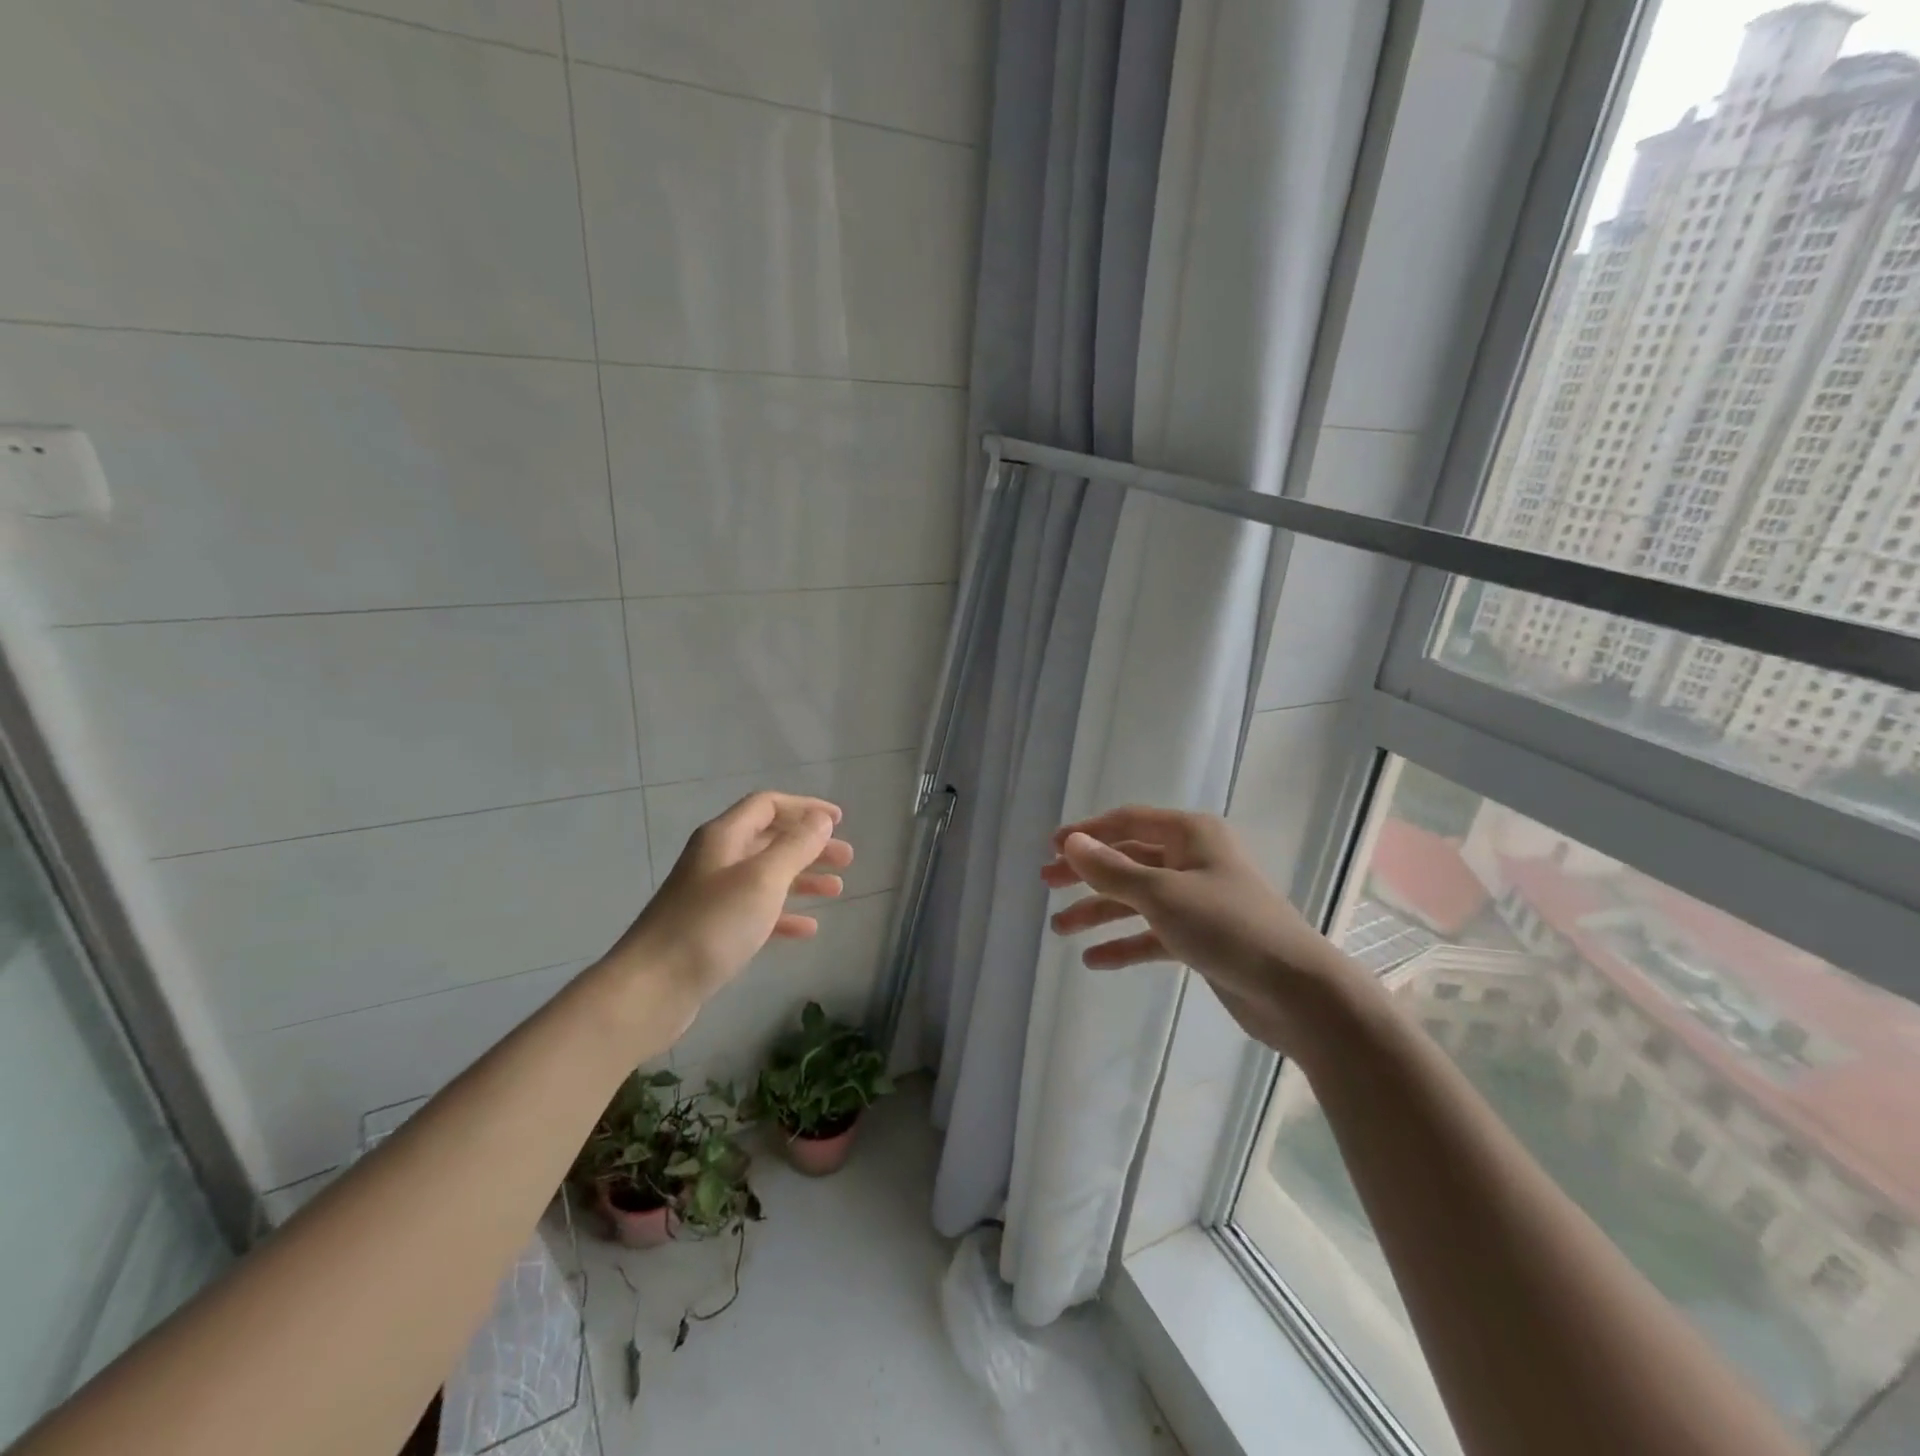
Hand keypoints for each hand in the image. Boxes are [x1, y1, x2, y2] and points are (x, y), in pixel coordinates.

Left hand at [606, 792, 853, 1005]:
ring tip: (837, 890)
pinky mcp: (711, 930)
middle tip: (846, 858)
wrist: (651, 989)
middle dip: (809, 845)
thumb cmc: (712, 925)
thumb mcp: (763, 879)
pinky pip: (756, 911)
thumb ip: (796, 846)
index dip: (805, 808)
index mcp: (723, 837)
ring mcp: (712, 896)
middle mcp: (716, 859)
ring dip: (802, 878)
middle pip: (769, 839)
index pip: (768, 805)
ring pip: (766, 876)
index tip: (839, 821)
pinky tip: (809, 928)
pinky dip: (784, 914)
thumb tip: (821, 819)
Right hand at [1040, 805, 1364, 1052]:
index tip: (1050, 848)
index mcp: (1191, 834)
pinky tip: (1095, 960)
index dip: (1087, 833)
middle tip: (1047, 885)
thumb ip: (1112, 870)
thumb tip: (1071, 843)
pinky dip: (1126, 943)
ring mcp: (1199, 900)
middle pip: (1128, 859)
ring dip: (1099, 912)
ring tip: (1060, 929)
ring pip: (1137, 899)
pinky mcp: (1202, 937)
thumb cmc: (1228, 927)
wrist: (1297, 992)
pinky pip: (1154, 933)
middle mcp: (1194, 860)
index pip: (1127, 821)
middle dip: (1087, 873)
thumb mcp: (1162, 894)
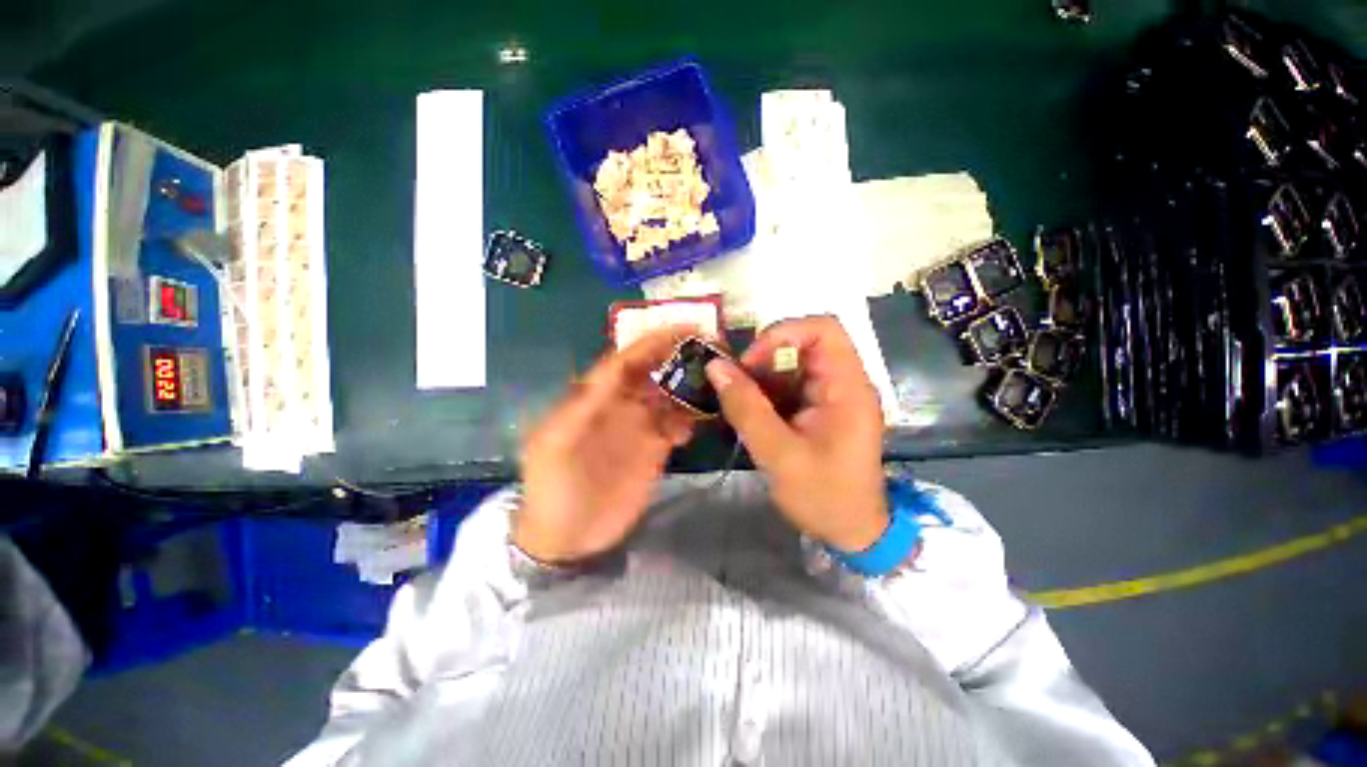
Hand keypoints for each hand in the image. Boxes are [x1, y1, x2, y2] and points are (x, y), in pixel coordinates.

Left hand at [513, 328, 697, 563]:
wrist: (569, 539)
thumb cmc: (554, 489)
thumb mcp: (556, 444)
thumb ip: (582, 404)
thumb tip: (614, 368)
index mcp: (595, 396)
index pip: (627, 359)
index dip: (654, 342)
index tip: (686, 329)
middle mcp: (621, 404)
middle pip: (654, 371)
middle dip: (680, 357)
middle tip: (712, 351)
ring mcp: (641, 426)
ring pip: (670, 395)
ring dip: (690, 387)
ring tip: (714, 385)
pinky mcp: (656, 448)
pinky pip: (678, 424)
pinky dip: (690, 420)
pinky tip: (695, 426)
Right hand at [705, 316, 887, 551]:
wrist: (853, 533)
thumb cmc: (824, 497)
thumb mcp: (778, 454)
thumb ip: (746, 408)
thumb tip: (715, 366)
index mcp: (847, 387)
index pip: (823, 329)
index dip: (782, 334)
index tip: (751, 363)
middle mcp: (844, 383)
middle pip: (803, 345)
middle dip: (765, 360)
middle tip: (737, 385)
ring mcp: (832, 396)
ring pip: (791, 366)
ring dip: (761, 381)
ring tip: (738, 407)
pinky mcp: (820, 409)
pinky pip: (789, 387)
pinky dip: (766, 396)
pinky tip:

◆ What this task involves:
Repeat exactly the lines above, starting with the line that contains "index tip: (686, 329)" and ending with the last line, both included, and nothing else.

◆ Task output:
index tip: (686, 329)
middle mcp: (621, 404)
middle pip: (654, 371)
middle dip: (680, 357)
middle tip: (712, 351)
ring mcp: (641, 426)
ring pip: (670, 395)
ring dip: (690, 387)
ring tip: (714, 385)
pinky mcp: (656, 448)
pinky pip: (678, 424)
pinky dip: (690, 420)
pinky tip: (695, 426)
Right hand at [705, 316, 887, 551]:
wrist: (853, 533)
thumb cmc: (824, 497)
thumb mcp: (778, 454)
thumb ip: (746, 408)
thumb tip: (715, 366)
index mcp: (847, 387)
index pip: (823, 329)
index dip: (782, 334)
index tip: (751, 363)
middle mcp: (844, 383)
middle pip: (803, 345)
middle dip: (765, 360)
middle tip: (737, 385)
ring mcp: (832, 396)
ring pip: (791, 366)
ring dip: (761, 381)
ring tip: (738, 407)
pinky mcp: (820, 409)
pinky pip: (789, 387)
pinky dip: (766, 396)
pinky tip:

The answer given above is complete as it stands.